Now comes to the tricky bit. It seems like we have covered the entire spectrum of learning, then what in the world is self-supervised learning!? Well, the answer may be simpler than you think!
Self-supervised learning is in some sense a type of unsupervised learning as it follows the criteria that no labels were given. However, instead of finding high-level patterns for clustering, self-supervised learning attempts to still solve tasks that are traditionally targeted by supervised learning (e.g., image classification) without any labelings available.
This may seem impossible at first glance, but numerous recent research have came up with creative and interesting techniques to learn this, one of which being the infamous contrastive learning from positive and negative pairs.

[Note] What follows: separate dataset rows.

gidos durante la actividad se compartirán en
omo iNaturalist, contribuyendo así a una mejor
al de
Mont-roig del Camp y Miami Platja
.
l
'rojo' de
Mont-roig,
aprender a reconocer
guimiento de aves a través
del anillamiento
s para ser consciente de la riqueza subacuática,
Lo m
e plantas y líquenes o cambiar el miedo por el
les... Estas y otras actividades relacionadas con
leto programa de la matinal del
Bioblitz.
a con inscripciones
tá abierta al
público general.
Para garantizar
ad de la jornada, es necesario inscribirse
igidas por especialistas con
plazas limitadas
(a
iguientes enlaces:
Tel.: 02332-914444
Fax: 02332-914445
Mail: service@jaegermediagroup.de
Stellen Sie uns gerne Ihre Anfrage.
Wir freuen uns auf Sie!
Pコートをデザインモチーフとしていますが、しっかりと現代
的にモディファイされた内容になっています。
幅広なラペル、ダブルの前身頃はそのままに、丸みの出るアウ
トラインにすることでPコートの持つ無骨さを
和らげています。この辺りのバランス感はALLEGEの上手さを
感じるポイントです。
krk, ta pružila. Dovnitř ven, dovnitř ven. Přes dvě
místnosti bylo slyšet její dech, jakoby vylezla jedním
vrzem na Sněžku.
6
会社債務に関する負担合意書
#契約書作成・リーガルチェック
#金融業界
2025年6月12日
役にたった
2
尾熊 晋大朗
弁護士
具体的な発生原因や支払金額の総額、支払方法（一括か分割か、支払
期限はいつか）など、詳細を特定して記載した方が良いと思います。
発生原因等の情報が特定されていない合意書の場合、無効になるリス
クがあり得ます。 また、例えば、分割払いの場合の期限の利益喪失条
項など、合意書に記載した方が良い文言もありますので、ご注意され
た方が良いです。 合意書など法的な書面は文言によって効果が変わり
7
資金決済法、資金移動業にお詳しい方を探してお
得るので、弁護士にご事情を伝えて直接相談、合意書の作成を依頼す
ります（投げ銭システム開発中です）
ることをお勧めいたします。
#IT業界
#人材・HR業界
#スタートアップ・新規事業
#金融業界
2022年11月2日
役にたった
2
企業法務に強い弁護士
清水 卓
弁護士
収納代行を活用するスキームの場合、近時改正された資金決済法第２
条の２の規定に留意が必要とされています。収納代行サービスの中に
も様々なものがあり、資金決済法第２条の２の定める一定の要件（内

In short, one perform augmentations on the same images and label them as a positive pair, different images as negative pair, and attempts to push the learnt features of negative pairs away while dragging positive features close. This enables the network to learn to group images of similar classes, which further make tasks like classifications and segmentations that originally required fixed labels to learn become possible without given ground truths.

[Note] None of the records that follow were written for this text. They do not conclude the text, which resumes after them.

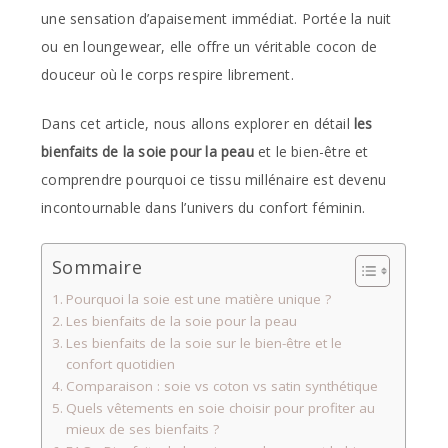
une sensation d’apaisement immédiat. Portée la nuit
ou en loungewear, elle offre un véritable cocon de
douceur où le corps respire librement.
Dans cet article, nous allons explorer en détail
les
bienfaits de la soie pour la peau
et le bien-être et
comprendre pourquoi ce tissu millénaire est devenu
incontournable dans l’univers du confort féminin.
Sommaire
Pourquoi la soie est une matière unique ?
Les bienfaits de la soie pour la peau
Les bienfaits de la soie sur le bien-être et le
confort quotidien
Comparaison : soie vs coton vs satin synthétique
Quels vêtements en soie choisir pour profiter au
mieux de ses bienfaits ?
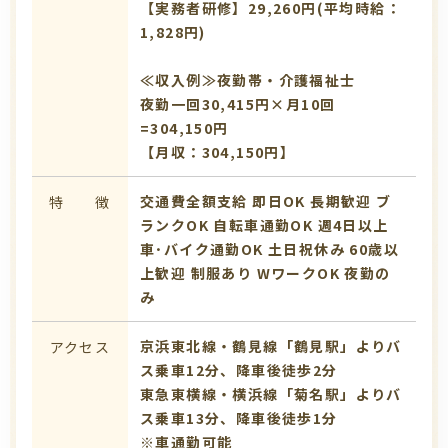
【実務者研修】29,260円(平均時給：
1,828円)
≪収入例≫夜勤帯・介護福祉士
夜勤一回30,415円×月10回
=304,150円
【月収：304,150円】
交通費全額支給
即日OK
長期歓迎
ブ
特 徴
ランクOK
自転車通勤OK
週4日以上
車･バイク通勤OK
土日祝休み
60歳以
上歓迎
制服あり
WワークOK
夜勤の
み
京浜東北線・鶴見線「鶴見駅」よりバ
アクセス
ス乗車12分、降車後徒歩2分
東急東横線・横浜線「菊名駅」よりバ
ス乗車13分、降車後徒歩1分
※車通勤可能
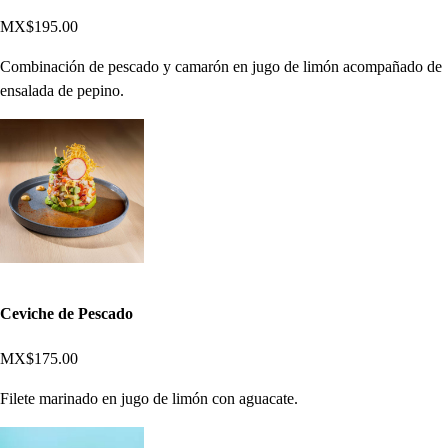
MX$195.00
Combinación de pescado y camarón en jugo de limón acompañado de
ensalada de pepino.
Ceviche de Pescado
MX$175.00
Filete marinado en jugo de limón con aguacate.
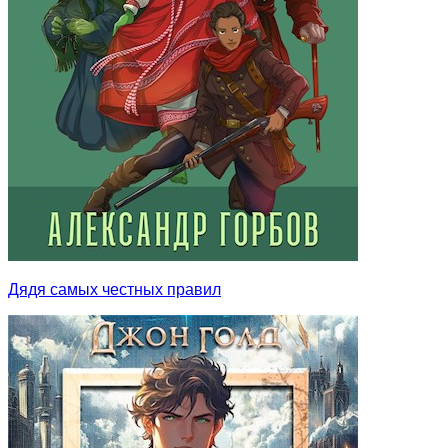
Дядя самых честных правил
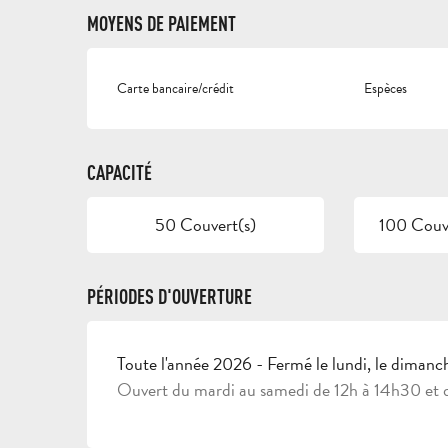
MOYENS DE PAIEMENT
Carte bancaire/crédit
Espèces
CAPACITÉ
50 Couvert(s)
100 Couve
PÉRIODES D'OUVERTURE
Toute l'année 2026 - Fermé le lundi, le dimanc
Ouvert du mardi au samedi de 12h à 14h30 et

If you want to personally experience individual concepts, you may retrieve any datasets and personally remove partial or all labels to test out each learning methods.
A thing to note is that if you directly retrieve the dataset from torchvision, they already have pre-defined the labels for you, and downloading and writing your own dataloader will be better if you want to test out semi-supervised or self-supervised learning. One place that I have found to be particularly useful for retrieving datasets is Graviti Open Dataset. With so many different datasets and papers, it is often tiring to understand what dataset to use. The Open Dataset platform organises all the popular datasets so that you could easily find them and be redirected to their official websites. They are also currently working on providing a good API to help ease up the process of designing data loaders which I believe will be great for future use.
I would personally recommend to test on MNIST or CIFAR-10 datasets that requires less computational power. They would be easier to train if only a laptop is available for you.
For more papers and techniques in self-supervised learning, you may also refer to papers from paperswithcode that includes the current benchmarks and state-of-the-art methods.
And there you have it! Hopefully after this article you will know the subtle differences between supervised, semi-supervised, unsupervised, and self-supervised learning. Have fun and keep learning!